On Satan Getting Saved

On Satan Getting Saved July 19, 2007

Origen famously created controversy in his day by merely speculating on the possibility that even the devil could be saved. It is important to ask why this idea should be controversial in a Christian context. Allegedly, Christianity is all about redemption, about the possibility of those living in darkness seeing the light and changing direction. Yet even today a question about praying for the devil on Yahoo! Answers meets with either surprise or the response ‘there would be no point’.

I was struck when teaching a course on South Asia in which we read the Ramayana how, after the hero Rama defeats the demon Ravana, he sees the latter’s inner self, with the selfishness and bitterness burned away in the battle. Similarly, Star Wars presents Luke Skywalker redeeming his father, even though even Anakin himself is persuaded that it is too late for him.
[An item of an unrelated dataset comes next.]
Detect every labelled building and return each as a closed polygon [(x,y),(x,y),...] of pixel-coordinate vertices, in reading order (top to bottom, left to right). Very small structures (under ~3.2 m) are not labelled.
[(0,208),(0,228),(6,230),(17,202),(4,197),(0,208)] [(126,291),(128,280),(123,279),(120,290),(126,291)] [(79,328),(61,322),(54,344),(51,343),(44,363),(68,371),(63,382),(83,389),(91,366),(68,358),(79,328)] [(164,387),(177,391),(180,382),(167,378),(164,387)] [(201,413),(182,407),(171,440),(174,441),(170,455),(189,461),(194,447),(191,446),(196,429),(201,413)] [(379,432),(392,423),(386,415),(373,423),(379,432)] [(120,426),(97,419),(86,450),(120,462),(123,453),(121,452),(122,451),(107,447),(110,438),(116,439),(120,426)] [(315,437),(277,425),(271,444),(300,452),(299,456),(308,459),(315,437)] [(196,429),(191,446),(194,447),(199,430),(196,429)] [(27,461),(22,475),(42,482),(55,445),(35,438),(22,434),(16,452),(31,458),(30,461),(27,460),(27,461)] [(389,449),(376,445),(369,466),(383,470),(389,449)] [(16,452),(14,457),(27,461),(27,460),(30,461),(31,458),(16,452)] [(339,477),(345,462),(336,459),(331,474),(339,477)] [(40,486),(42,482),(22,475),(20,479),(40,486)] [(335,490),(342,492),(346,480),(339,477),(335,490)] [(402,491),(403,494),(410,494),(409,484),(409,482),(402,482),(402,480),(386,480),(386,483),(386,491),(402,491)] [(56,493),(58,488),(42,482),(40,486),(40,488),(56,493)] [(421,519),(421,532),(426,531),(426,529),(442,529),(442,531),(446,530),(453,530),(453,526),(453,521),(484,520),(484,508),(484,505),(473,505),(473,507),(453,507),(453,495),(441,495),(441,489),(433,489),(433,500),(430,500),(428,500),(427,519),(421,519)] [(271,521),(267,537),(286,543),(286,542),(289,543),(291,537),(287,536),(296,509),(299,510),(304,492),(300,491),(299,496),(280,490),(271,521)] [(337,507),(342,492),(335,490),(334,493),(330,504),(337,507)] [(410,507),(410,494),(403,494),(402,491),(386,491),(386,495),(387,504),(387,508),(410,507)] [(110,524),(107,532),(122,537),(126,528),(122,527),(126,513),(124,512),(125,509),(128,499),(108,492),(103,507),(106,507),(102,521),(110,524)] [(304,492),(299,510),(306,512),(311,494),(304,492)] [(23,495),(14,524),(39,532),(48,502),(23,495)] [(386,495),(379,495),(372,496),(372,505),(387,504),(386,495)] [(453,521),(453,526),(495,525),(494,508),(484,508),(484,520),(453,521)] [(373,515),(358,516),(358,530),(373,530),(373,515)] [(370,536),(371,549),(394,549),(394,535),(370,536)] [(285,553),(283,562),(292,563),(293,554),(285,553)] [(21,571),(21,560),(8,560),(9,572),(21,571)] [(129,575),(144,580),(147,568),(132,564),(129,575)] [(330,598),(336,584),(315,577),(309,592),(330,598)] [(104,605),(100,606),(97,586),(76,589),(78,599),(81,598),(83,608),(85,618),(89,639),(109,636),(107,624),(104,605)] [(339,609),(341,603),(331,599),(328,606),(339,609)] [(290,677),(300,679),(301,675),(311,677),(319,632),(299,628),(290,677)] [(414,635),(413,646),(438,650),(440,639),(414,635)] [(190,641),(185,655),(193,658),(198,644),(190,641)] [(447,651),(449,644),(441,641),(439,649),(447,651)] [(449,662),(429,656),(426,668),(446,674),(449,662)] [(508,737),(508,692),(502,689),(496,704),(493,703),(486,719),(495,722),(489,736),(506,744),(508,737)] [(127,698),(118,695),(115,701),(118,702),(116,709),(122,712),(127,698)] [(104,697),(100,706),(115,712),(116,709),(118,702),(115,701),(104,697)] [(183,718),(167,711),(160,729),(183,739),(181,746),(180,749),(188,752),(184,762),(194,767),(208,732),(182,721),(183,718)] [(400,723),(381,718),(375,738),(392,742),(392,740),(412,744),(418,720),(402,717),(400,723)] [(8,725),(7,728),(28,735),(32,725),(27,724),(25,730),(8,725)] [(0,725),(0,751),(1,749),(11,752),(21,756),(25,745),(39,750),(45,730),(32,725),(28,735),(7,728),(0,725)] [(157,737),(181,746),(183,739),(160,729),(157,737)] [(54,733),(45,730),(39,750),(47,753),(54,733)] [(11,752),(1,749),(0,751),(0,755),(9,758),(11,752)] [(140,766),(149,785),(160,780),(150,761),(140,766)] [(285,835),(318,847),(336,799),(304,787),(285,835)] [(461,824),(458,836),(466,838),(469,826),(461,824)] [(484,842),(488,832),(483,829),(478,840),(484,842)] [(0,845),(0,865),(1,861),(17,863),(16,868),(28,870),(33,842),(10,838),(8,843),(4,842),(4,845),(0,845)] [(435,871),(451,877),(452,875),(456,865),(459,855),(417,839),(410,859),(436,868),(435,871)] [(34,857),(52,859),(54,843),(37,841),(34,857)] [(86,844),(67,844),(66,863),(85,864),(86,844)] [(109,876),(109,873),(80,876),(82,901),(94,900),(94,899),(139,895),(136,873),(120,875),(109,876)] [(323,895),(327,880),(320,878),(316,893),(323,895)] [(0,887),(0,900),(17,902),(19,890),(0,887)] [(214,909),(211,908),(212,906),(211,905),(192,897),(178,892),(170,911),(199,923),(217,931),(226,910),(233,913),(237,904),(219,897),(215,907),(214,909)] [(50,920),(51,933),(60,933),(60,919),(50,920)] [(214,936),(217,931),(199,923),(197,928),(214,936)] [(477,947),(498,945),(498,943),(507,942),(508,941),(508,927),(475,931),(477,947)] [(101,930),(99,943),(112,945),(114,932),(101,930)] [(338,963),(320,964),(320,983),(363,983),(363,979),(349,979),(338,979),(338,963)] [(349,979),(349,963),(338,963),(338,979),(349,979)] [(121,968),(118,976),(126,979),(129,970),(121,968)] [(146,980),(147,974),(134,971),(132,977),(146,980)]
Yet reading John 8 once again as we reached that passage in the Sunday School class I teach, I couldn’t help noticing how absolute (almost Zoroastrian) its depiction of the devil is – a liar and murderer “from the beginning”, which I suppose could mean from creation (as in the Life of Adam and Eve), but sounds like it is simply saying ‘he was always that way’.

The Biblical writings do not have a consistent doctrine of Satan or ‘the devil’ – most of it is based on the application of texts from Isaiah and Ezekiel that originally referred to the kings of Babylon and Tyre to a fallen angel. So perhaps it is not that surprising to find that there isn’t a coherent view of what it would mean to hope for the ultimate reconciliation of all things either.